Anyways I've met some amazing people lately. I met this lady on Saturday that made a nice impact on me and I was thinking about her on Sunday. She is divorced and has four kids. I often think about how I don't feel related to people sometimes and how I feel lonely at times. She was telling me how she feels that at times but I thought wow if she keeps going in life what excuse do I have?! I think I rarely remember how good I have it. If we forget to thank God for the blessings we have how can he continue blessing us?! Anyways I just wanted to leave you guys with some good vibes this week keep pressing on and doing your thang and keep up living because its worth it. Don't give up hope. We are all unique but thats why we were created. We all contribute wonderful things to the universe and thats why we were created.

Tuesday, November 11, 2008

Forging My Own Path...

My birthday is this week and instead of being happy I'm kinda sad. I'm feeling old. Another year has passed and I'm kinda left feeling like what have I done with my life so far??? Isn't that horrible? How lame is that??! At least I can say I'm on the road with my music career though with the fact that I've written, co-arranged and sung my first album. So thats good. But part of me feels like I wish this has happened to me when I was 20. I can't change whats in the past though...but part of me kinda wonders how long will it take me to get to where I want to get to in my music career and how long will I wait to get to where I want to get? It seems like the older I get the more and more people are having babies around me. I'm starting to feel...lonely like I'm the lone soldier trudging thru. I guess I should get used to it though. If you think about it haha most stars wait till their thirties and forties to have kids and I'm sure they felt this often seeing their friends have kids. They just decided to put their career first. I just know that my music would never happen if I had kids early. Its a sacrifice that you have to make. Not making it is not an option for me...not many people dont understand this who are not musicians. I was talking about this to my husband tonight. When your a musician and a songwriter you live and breathe music its in you. If I didn't make it with my music I'm not sure what else I'd do with my life. I'd feel hopeless I think. Sad. Directionless. I'm being completely honest. So not making it is not an option Which is why I didn't mess around when I did my album.

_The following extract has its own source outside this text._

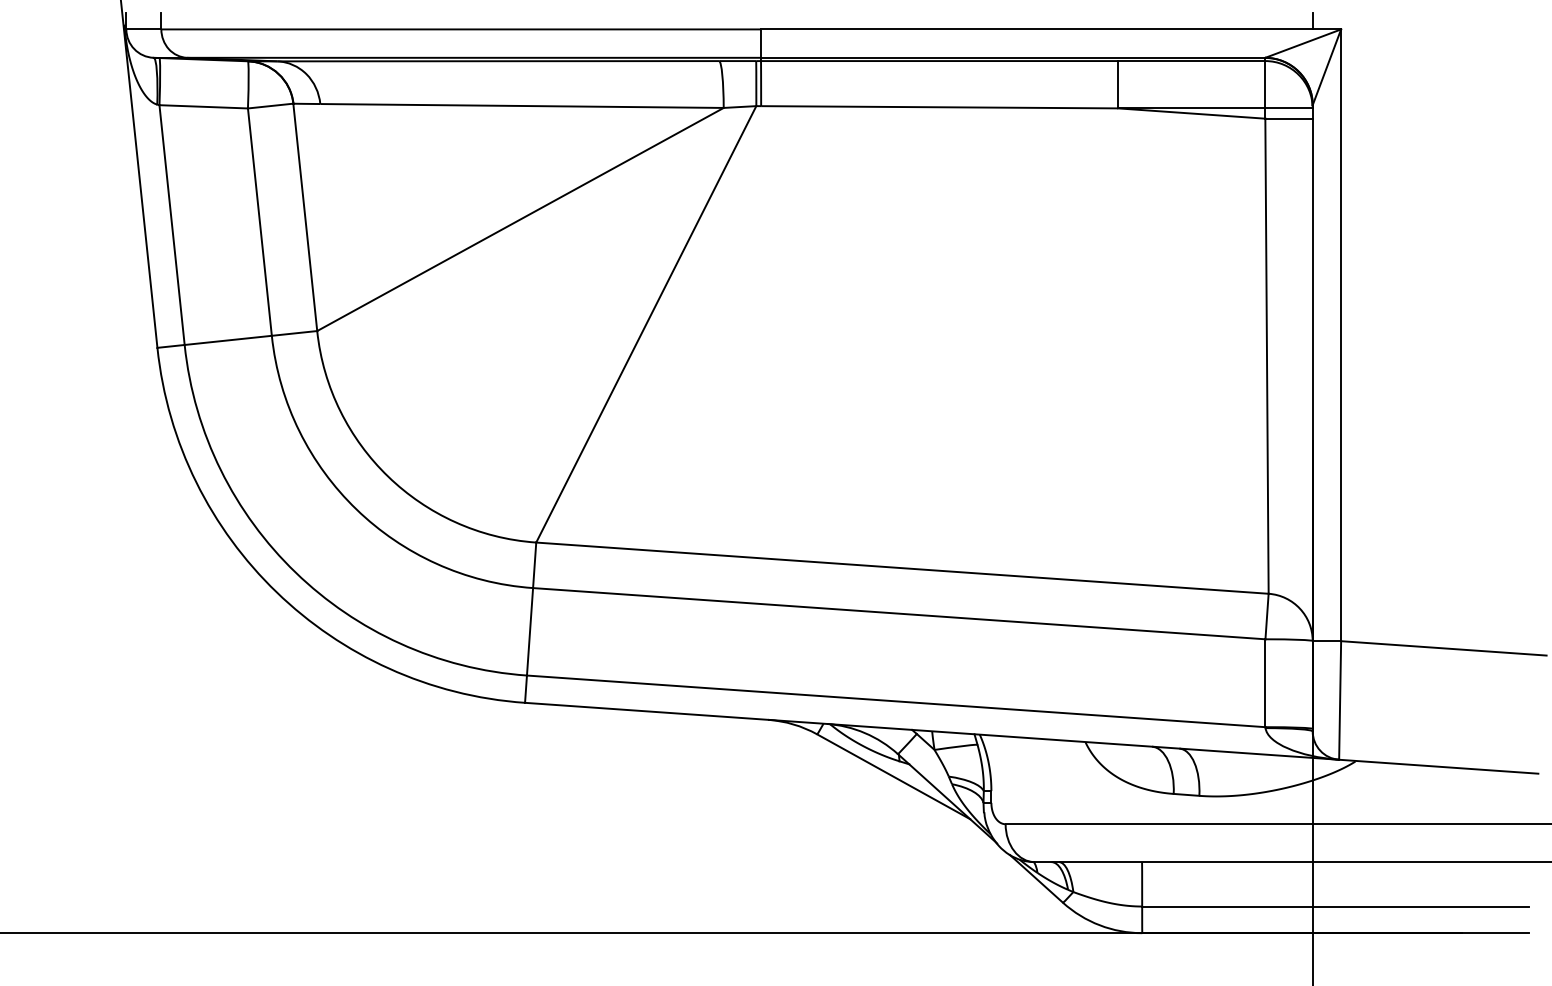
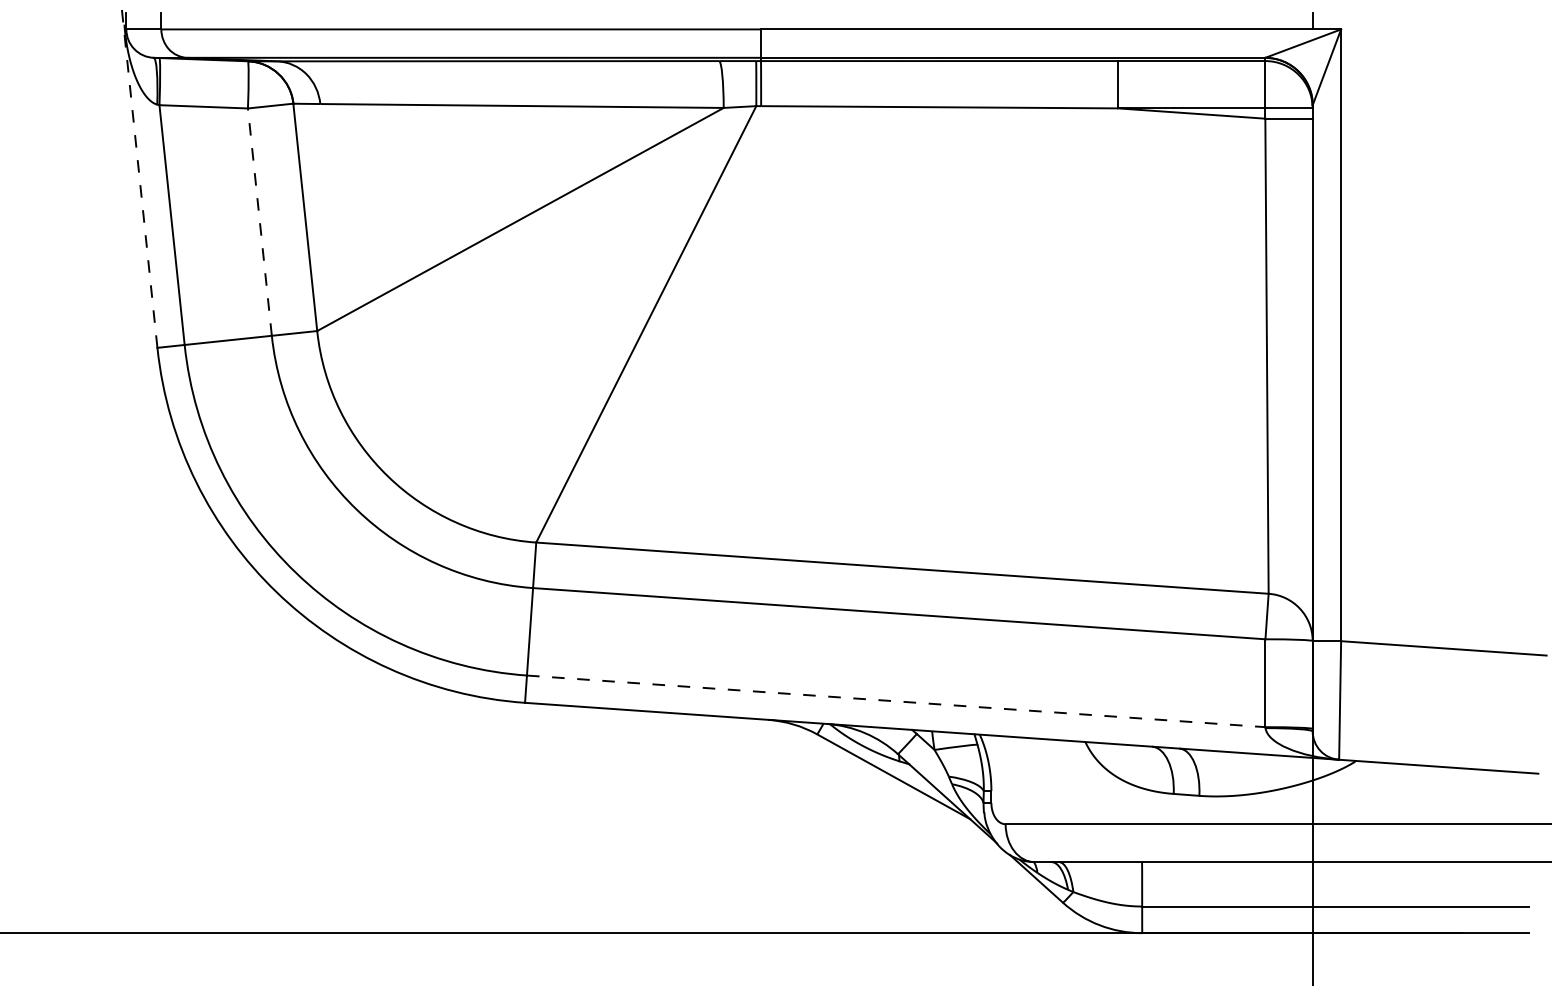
line at (139, 173): solid -> dashed
line at (259, 221): solid -> dashed
line at (896, 701): solid -> dashed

I've always felt kinda alone most of my life...if that makes sense I'm not sure if thats common with most musicians. I like to read books, go to shows, when I go to clubs and bars though I like to just go there to network. I really enjoy hanging out with artists, musicians, bohemians, world travelers and on and on. I feel most at home with them...especially quirky off the wall people. I feel like I can say whatever to them haha.

This whole process has been a lot of faith and I've just had to put one foot in front of the other and I've had to just keep going. You never know what tomorrow will bring.

I started a company where I'm teaching art to kids and I've decided to try and get more business so that I can make my own hours and focus more on my music. So far I have three band members formed and am waiting on the fourth member and once I have that member we'll jam and see how that goes and then we'll start gigging hopefully.